イギリスのプログレッシブ・ロックバンドEgg(エッグ)。
デビューアルバム『Egg』の中の一曲、「Symphony No. 2」でグリーグの組曲《ペールギュント》の「山の魔王の宮殿にて」と、ストラヴィンスキーの《春の祭典》を引用しています。
1970年リリース。
Eggはキーボードの音色が印象的な、有名バンドでいうとELPに近い作風のバンドです。活動時期もおおよそ重なります。ELPに比べると、ややジャズ的なクールさやスピード感のある曲が多いです。ジャズ風プログレロックといってもキングクリムゾンのような路線ではなく、ELP×トリオ・ジャズ的な様相を呈しています。
聴きやすく、且つしっかりとプログレしています。知名度はあまり高くないバンドですが、お勧めです。
「Symphony No. 2」は、アルバムのラストに収録されている、20分に渡るインスト曲です。全4楽章から成ります。全体の雰囲気としては「恐怖の頭脳改革」のような感じ。中盤の前衛的なキーボードソロが冗長に感じますが、インパクトのあるキラーフレーズも多く、名曲です。
第1楽章は、ゲーム音楽のようなキーボードの冒頭部を経て「山の魔王の宮殿にて」を引用したフレーズが登場し、その後もテンポの速い緊張感のあるプログレ・アンサンブルが繰り広げられます。
第2楽章は《春の祭典》の一曲「春のロンド」が引用されています。この原曲動画の9:20~の部分。
前衛的なキーボードソロを経て、《春の祭典》で最も有名な曲である「春のきざし(乙女たちの踊り)」を引用した第3楽章です。原曲よりもテンポが落ちている上、バンドサウンドにて再現しているため一見解りにくいです。
ラストの第4楽章は各楽器の見せ場が満載の変拍子パート。かっこいいです。ラストは余韻を残さず唐突に幕を閉じます。
同じアルバムに、もう一曲クラシックカバー曲が収録されています。こちらの記事で紹介しています。
《春の祭典》を引用した曲は珍しいので、少し《春の祭典》の話をします。
春の祭典
《春の祭典》はストラヴィンスキーの代表的なバレエ作品の一つです。タイトルとは裏腹に不穏な雰囲気の曲ですが、大筋としては”神の怒りを鎮めるために生贄に選ばれた女性が死ぬまで踊り続ける”という何とも…な話です。ロシアの原始宗教をモチーフにしていると言われており、現代人がイメージする”祭典”ではなく、宗教的儀式をテーマにしています。

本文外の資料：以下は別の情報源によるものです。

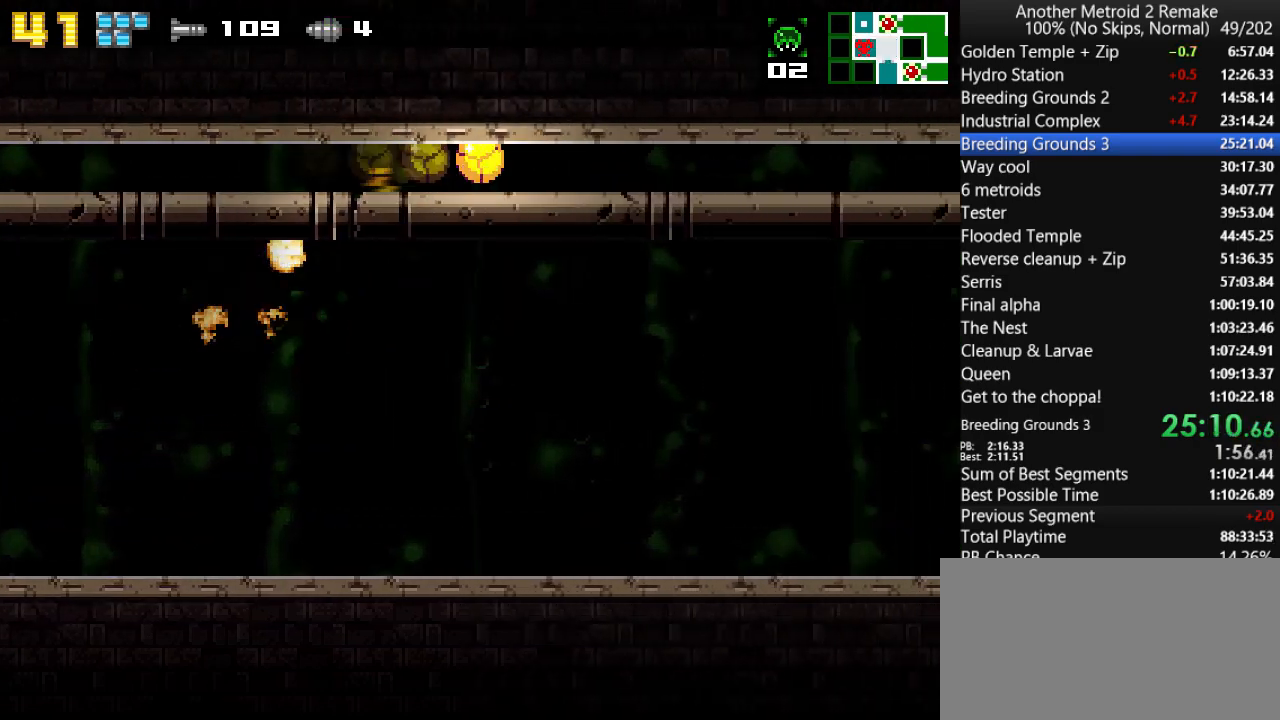
{"keys": ["aim", "right"], "events": [[200, "aim", "down"]]}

何と言っても、何とも言えない不穏なフレーズで始まる、2曲目の「春のきざし(乙女たちの踊り)」が有名です。
現代バレエでは独自の解釈を施した演出が多いですが、やはり初演のニジンスキーの演出が一番作者の意図に沿っており、音楽の雰囲気に合った演出と言えます。モダンバレエでは無闇にエロに走ったりするのですが、この音楽には合わない…。
ダンスや衣装のクオリティが低い・地味・などの意見もありますが、やはりこの音楽にはこの振付が一番合っています。おススメ。
私のお気に入りのDVD。一緒に収録されている《火の鳥》も、演出的にも音楽的にも華やかで美しいです。
ちなみにディズニーの映画「ファンタジア」でも《春の祭典》が使用されています。こちらでは、原曲の中で不思議なタイミングで鳴らされる様々な”音”に合わせてアニメも動く、とても楽しい演出になっています。原作の解釈とは全く異なる演出ですが、これはこれで楽しいです。
現代音楽あるあるの”変なタイミングで鳴らされる変な音”の一つ一つに意味を持たせた演出は斬新。現代音楽入門にお勧めなファンタジアです。